The Application of Raman Spectroscopic Analysis for the Evaluation of Hepatic Steatosis

Abstract

Background: Livers with significant steatosis are considered extended criteria organs for transplantation because of increased rate of non-function and reduced survival in recipients. The evaluation of steatosis, and decision to use an organ, is most often made by the retrieving surgeon, but is accurate only 30-70% of the time. Raman spectroscopy is an imaging technique with the potential to allow for accurate real-time evaluation of steatosis at the time of retrieval. Methods: Male C57BL/6 mice were fed either a control or a methionine and choline deficient (MCD) diet to induce steatosis. At 2, 3 and 4 weeks, mice were sacrificed and livers harvested. Livers samples were analyzed by: 1) Oil Red O staining and scored by a histopathologist; 2) Biochemical determination of triglyceride and cholesterol content; 3) Raman spectroscopic analysis using a 515 nm-laser confocal microscope, or 785 nm-laser Raman probe; 4) intensity of triglyceride-specific Raman spectra were correlated with the degree of steatosis as determined by 1) and 2). Results: Pathology for all control mice revealed no steatosis, whereas MCD-fed mice were all scored as positive. Triglyceride content for MCD-fed mice was significantly elevated at all time-points, compared with controls, and correlated with the length of time the mice were fed an MCD diet. Upon Raman spectroscopic analysis, control livers did not show any consistent shift in the Raman spectra from 1000cm-1 to 4000cm-1, whereas MCD-fed mouse livers demonstrated shifts at 1146 cm-1, 1313 cm-1, 1460 cm-1, 1664cm-1 and 2896 cm-1, consistent with that of adipocytes and triglyceride. Conclusion: Livers with significant steatosis, as demonstrated by pathology and biochemical analysis, can be distinguished from non-fatty livers by a Raman spectral signature consistent with that of triglycerides and adipocytes.
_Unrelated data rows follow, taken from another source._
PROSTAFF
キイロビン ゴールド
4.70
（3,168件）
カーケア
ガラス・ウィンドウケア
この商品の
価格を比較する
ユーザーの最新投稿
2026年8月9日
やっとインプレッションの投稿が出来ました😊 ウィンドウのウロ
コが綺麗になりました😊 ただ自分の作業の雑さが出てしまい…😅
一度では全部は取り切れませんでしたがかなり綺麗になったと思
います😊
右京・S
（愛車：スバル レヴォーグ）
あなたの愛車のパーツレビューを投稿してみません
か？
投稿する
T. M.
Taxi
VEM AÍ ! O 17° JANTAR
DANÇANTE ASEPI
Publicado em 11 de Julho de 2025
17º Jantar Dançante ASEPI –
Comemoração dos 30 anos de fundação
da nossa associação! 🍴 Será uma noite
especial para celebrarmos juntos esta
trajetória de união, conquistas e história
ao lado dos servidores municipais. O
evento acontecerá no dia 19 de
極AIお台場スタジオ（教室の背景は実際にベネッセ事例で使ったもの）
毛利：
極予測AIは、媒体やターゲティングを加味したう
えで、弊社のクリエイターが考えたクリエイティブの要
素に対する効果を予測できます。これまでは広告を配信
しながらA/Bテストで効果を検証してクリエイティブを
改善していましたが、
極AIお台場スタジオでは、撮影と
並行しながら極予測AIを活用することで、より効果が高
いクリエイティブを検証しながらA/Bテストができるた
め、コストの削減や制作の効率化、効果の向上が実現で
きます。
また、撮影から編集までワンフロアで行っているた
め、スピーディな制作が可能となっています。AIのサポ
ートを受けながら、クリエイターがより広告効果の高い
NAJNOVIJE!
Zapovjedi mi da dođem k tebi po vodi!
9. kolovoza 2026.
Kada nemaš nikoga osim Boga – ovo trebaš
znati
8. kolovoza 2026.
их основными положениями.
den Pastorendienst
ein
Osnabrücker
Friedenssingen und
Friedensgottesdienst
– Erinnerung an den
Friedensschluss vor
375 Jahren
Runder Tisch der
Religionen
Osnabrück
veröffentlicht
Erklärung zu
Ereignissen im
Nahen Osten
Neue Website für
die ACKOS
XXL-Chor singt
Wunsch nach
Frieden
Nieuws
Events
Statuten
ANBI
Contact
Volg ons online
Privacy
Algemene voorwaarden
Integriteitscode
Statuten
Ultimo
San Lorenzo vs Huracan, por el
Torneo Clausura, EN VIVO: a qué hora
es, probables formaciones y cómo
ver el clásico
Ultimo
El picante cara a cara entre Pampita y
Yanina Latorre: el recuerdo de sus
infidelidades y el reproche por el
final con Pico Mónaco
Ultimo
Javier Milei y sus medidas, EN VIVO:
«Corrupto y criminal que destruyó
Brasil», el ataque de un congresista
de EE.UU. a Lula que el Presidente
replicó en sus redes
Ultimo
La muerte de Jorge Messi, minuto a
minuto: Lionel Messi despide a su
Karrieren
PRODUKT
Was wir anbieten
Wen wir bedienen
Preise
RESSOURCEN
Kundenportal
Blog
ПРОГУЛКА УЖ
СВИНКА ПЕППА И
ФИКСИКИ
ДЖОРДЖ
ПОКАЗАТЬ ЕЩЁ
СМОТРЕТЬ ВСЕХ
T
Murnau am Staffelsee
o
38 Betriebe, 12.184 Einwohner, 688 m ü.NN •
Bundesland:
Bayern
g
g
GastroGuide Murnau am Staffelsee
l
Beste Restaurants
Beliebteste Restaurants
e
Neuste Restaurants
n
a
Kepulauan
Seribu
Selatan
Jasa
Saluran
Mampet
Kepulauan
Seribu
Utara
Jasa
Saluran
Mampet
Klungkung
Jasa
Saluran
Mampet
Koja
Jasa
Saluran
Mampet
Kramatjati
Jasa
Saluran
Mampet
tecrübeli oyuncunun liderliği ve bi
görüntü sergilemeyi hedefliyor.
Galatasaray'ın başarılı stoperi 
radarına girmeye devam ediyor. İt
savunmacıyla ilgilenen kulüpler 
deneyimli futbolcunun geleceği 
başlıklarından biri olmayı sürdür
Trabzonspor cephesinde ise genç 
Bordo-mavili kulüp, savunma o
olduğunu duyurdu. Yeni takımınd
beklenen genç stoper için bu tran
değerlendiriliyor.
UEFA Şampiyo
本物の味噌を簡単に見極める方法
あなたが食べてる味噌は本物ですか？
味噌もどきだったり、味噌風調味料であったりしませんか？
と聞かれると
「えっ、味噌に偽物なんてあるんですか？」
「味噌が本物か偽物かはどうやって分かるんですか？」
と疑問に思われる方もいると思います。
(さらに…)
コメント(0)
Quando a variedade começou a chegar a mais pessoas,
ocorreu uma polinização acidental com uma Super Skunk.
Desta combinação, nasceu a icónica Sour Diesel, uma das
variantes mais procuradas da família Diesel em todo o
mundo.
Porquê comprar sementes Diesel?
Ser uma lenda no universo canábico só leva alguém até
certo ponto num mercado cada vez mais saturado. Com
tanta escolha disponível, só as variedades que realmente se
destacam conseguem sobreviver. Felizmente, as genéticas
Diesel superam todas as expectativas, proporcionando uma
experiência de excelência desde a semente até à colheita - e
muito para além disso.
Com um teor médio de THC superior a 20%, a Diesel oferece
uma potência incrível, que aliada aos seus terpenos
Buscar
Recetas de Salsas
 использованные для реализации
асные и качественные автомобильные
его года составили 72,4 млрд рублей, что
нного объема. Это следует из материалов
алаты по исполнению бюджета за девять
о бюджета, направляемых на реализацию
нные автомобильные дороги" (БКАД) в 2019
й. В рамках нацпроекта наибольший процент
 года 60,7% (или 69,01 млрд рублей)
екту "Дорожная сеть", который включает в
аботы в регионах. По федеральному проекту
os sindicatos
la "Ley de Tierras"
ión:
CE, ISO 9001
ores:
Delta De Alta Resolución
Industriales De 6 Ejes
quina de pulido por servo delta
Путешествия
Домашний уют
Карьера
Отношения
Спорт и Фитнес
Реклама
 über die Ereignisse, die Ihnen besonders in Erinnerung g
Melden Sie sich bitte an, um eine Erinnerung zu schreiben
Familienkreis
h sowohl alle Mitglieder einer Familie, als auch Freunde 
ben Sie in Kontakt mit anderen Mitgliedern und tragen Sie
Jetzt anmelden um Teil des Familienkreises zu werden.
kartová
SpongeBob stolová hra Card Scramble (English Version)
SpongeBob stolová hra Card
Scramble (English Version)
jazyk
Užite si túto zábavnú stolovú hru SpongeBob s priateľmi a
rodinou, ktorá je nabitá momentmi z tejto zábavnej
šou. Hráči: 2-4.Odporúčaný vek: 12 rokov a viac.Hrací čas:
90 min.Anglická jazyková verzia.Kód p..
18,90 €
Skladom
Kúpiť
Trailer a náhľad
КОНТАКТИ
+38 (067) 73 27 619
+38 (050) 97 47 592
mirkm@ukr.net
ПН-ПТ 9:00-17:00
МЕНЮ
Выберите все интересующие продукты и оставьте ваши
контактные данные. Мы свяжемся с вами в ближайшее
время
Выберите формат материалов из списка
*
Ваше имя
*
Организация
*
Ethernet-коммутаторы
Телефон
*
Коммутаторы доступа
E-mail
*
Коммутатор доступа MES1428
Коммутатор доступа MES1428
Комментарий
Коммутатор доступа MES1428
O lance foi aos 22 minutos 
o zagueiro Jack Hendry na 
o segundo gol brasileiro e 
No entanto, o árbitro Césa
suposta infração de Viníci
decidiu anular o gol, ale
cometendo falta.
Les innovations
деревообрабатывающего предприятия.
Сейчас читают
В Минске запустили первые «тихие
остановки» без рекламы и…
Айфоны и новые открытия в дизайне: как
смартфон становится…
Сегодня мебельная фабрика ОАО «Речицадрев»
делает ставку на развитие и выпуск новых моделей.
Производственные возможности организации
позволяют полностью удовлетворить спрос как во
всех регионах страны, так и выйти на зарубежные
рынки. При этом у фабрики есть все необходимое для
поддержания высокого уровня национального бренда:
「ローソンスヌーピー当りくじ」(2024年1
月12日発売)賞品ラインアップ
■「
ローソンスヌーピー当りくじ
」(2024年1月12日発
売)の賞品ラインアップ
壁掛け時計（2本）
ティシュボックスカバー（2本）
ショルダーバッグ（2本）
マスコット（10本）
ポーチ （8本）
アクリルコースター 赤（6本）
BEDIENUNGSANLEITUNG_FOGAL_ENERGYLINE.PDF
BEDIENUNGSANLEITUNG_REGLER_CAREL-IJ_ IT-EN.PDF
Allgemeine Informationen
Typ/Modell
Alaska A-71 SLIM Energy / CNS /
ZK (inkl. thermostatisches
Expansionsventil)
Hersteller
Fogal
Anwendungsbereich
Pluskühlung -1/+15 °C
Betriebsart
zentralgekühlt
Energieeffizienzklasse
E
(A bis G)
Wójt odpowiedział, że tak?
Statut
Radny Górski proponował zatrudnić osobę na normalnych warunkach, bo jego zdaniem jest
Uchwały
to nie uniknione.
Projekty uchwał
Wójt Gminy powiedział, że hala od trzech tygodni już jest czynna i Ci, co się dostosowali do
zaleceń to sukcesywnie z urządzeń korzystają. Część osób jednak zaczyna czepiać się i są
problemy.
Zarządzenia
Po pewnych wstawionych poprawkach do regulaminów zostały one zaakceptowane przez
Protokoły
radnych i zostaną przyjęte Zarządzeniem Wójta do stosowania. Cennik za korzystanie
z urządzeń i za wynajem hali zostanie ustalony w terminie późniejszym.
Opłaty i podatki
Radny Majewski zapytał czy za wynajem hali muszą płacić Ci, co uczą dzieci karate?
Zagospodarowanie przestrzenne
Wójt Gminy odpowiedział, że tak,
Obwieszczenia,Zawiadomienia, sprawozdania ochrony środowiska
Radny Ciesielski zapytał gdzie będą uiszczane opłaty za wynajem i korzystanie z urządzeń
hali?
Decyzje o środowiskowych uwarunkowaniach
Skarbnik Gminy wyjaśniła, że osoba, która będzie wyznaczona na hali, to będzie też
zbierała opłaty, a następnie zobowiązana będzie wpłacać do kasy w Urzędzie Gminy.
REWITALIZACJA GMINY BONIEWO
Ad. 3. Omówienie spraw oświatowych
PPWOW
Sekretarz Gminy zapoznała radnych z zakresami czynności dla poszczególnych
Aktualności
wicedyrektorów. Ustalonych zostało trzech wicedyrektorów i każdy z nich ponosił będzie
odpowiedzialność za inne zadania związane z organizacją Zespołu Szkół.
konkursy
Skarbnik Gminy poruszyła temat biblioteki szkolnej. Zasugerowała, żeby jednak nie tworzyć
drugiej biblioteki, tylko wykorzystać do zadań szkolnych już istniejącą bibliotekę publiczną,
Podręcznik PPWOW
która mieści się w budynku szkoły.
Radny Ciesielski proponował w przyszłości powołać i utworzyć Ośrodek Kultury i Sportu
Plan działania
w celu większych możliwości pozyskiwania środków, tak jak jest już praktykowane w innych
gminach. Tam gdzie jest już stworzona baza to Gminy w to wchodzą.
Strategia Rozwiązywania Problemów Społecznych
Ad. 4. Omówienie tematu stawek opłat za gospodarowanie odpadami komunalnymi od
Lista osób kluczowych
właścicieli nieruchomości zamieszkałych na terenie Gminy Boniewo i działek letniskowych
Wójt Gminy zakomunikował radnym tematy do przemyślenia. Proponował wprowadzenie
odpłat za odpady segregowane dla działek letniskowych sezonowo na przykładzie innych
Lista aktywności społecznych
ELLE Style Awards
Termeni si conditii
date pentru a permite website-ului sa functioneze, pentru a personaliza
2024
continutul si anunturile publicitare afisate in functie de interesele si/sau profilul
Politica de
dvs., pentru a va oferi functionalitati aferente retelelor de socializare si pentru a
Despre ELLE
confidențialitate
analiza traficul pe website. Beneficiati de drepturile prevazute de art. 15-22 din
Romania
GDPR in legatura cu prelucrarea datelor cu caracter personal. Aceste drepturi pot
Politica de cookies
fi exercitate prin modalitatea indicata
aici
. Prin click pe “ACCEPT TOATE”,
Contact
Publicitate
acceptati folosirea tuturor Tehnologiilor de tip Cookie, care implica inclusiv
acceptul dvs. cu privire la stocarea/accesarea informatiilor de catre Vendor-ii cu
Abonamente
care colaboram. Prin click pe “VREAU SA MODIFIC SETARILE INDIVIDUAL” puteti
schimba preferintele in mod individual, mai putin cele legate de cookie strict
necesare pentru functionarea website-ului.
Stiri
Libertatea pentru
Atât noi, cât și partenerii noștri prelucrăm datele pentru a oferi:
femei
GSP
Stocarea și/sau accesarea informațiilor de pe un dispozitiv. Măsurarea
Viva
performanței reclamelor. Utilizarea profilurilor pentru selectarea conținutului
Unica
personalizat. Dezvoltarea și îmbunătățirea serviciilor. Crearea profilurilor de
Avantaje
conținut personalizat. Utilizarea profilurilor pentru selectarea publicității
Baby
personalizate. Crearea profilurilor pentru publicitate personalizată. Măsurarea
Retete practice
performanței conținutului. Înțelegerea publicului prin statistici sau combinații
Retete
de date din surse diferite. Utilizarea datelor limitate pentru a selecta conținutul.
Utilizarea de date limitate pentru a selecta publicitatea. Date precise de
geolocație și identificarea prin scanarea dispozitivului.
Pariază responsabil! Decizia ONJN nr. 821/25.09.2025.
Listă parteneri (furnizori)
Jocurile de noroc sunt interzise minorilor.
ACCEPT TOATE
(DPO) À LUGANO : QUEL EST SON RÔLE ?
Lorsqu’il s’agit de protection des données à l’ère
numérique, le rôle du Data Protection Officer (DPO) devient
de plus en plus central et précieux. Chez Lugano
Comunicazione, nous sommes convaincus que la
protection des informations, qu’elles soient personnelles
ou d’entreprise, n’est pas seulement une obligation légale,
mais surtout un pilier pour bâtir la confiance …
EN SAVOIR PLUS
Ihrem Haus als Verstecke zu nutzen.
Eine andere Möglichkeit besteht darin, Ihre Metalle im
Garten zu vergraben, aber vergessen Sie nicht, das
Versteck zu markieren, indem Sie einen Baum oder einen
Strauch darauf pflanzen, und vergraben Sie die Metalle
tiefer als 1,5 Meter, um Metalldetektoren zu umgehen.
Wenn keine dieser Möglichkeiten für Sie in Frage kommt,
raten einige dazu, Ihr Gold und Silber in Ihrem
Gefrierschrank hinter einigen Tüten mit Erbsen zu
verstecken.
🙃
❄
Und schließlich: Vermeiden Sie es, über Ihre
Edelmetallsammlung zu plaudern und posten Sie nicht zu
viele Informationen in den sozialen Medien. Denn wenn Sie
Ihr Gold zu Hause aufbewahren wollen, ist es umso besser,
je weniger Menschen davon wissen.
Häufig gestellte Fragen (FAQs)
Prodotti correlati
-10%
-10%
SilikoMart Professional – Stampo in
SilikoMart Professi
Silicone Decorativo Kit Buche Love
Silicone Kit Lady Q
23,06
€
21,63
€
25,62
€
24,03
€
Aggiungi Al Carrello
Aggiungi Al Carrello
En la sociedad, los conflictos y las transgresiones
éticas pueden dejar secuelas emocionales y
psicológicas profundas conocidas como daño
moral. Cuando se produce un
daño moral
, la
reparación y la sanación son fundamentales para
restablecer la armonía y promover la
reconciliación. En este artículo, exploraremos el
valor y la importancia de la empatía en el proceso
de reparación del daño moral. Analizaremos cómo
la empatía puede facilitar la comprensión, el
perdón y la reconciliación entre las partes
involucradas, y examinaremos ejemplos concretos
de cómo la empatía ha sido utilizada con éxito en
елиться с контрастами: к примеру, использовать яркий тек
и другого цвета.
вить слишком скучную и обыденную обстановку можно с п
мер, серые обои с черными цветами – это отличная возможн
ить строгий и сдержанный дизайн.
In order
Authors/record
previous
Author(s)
Raman spectra from mouse livers can be obtained immediately after the organ is retrieved, or while still inside the animal with the use of a portable, hand-held Raman spectrometer, which we hope to employ in future in vivo experiments. Further work will optimise the conditions for quantitative analysis of liver fat content which might be applied in the operating room. This is a promising technique for real-time evaluation organ quality at the time of retrieval.